Asentí, ella salió de mi habitación y cerró la puerta. Yo me levante y me empecé a arreglar. Para empezar me di una ducha, luego me cepille los dientes y el cabello. Finalmente, me fui al armario y saque los dos trajes que había separado, porque no me había decidido. Los examine con detenimiento, pero termine optando por el que me había sugerido Johanna. Camisa blanca, chaqueta gris oscuro y una falda ajustada en el mismo tono que me llegaba a las rodillas con unas sandalias taco bajo de un color muy claro, casi blanco. Me vestí.

Salí de la habitación. Johanna estaba sentada en la mesa de la cocina terminando de desayunar. Me senté frente ella donde había servido mi desayuno, me prepare un café que era justamente lo que necesitaba.

Mi amiga se quedo mirándome.

-¿Qué? –Le pregunte al cabo de unos minutos.

-Debemos hacer algo con ese cabello, Katniss. –Soltó. Claro, con su exquisito gusto por la moda no se le escapaba un detalle.

-¿Qué propones?

-Eso estoy pensando. Podría hacerte… -se detuvo a mitad de la frase. –Podría hacerte una cola de lado con una trenza francesa. Te quedaría bien.

Asentí y me mostré conforme. Mientras desayune ella trajo sus cepillos, maquillaje y algunos accesorios y empezó su labor en mi cabello y mi rostro. No teníamos mucho tiempo en una hora debíamos salir. Cuando finalizo, tomo su espejo y lo puso frente a mi cara para que me viera. Me observe sorprendida, la imagen que me devolvió el espejo me hizo sonreír.

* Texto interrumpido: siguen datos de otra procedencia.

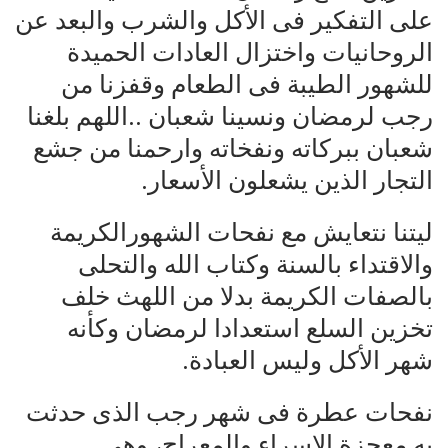
على التفكير فى الأكل والشرب والبعد عن
الروحانيات واختزال العادات الحميدة
للشهور الطيبة فى الطعام وقفزنا من
رجب لرمضان ونسينا شعبان ..اللهم بلغنا
شعبان ببركاته ونفخاته وارحمنا من جشع
التجار الذين يشعلون الأسعار.
ليتنا نتعايش مع نفحات الشهورالكريمة
والاقتداء بالسنة وكتاب الله والتحلى
بالصفات الكريمة بدلا من اللهث خلف
تخزين السلع استعدادا لرمضان وكأنه
شهر الأكل وليس العبادة.
نفحات عطرة فى شهر رجب الذى حدثت
به معجزة الإسراء والمعراج، وهي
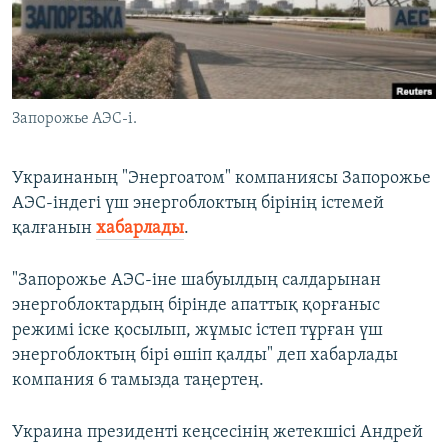
ЖАЗЫЛЫҢЫЗ
Басқа тілдерде
Запорожье АЭС-і.
Украинаның "Энергоатом" компаниясы Запорожье
АЭС-індегі үш энергоблоктың бірінің істемей
қалғанын
хабарлады
.
"Запорожье АЭС-іне шабуылдың салдарынан
энергоблоктардың бірінде апаттық қорғаныс
режимі іске қосылып, жұмыс істеп тұрған үш
энергоблоктың бірі өшіп қалды" деп хабарлады
компания 6 тамызда таңертең.
Украина президенті кеңсесінің жетекшісі Андрей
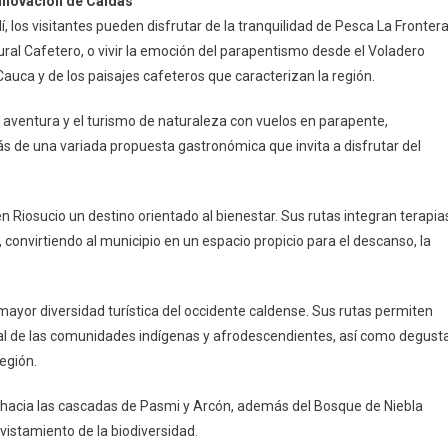
Innovación de Caldas
llí, los visitantes pueden disfrutar de la tranquilidad de Pesca La Frontera
ural Cafetero, o vivir la emoción del parapentismo desde el Voladero
 Cauca y de los paisajes cafeteros que caracterizan la región.
aventura y el turismo de naturaleza con vuelos en parapente,
 de una variada propuesta gastronómica que invita a disfrutar del
 Riosucio un destino orientado al bienestar. Sus rutas integran terapia
 convirtiendo al municipio en un espacio propicio para el descanso, la
 mayor diversidad turística del occidente caldense. Sus rutas permiten
ural de las comunidades indígenas y afrodescendientes, así como degust
egión.
hacia las cascadas de Pasmi y Arcón, además del Bosque de Niebla
avistamiento de la biodiversidad.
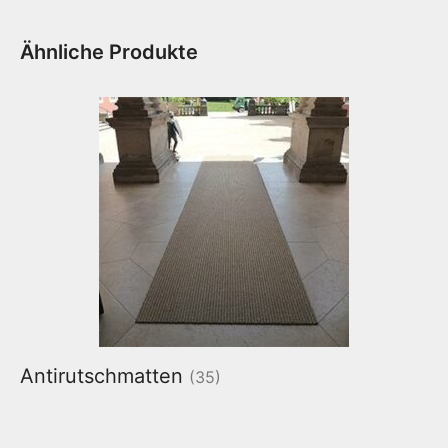
Ähnliche Produkte
Antirutschmatten
(35)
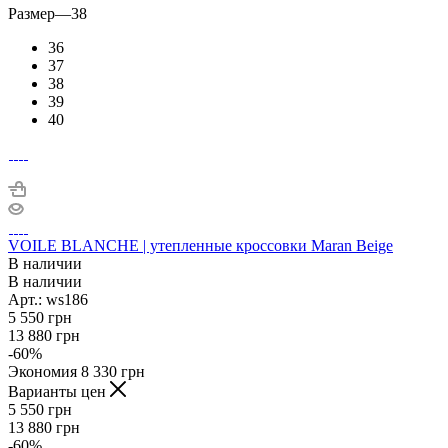
Размер
—
38
36
37
38
39
40
VOILE BLANCHE | утепленные кроссовки Maran Beige
В наличии
В наличии
Арт.: ws186
5 550
грн
13 880
грн
-
60
%
Экономия
8 330
грн
Варианты цен
5 550
грн
13 880
грн
-
60
%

-Muchas gracias, me encanta.

-Ya hice todo lo que podía hacer, ahora el resto depende de ti.

Johanna se detuvo frente al edificio en el que se ubicaba dicho estudio jurídico.

-Buena suerte. –Me dijo antes de despedirse. Me di vuelta en la acera de frente al edificio y sentí el rugido del motor del auto de mi amiga al acelerar, unos segundos después ya no estaba. Mire hacia arriba, el edificio de un color gris oscuro, tenía unos cinco pisos de altura. Cambie mi carpeta a mi otra mi otra y respire hondo, antes de tomar valor y entrar.

Entre a un amplio hall y me dirigí a la mesa de entrada, le pregunte a la chica que estaba atendiendo donde debía dirigirme para la entrevista.

-Cuarto piso. Ve por el pasillo central y pregunta por la Sra. Wyatt. Puedes tomar el ascensor que se encuentra al costado por la izquierda. –Luego volvió su atención a la computadora.

-Gracias.

Me dirigí a donde me indico. Al llegar al cuarto piso, me fui por el pasillo central y al final del mismo había una gran sala, no me costó ubicarme sobre a donde ir. Un par de chicas estaban sentadas en unos asientos, con sus carteras y unas carpetas de color beige en su regazo. Supuse que tendría que ir allí. De todos modos, me acerque a ellas y les pregunte. Cuando una de ellas me contestó afirmativamente, me senté al lado de ellas. Aun no empezaban las entrevistas, habíamos llegado antes del horario.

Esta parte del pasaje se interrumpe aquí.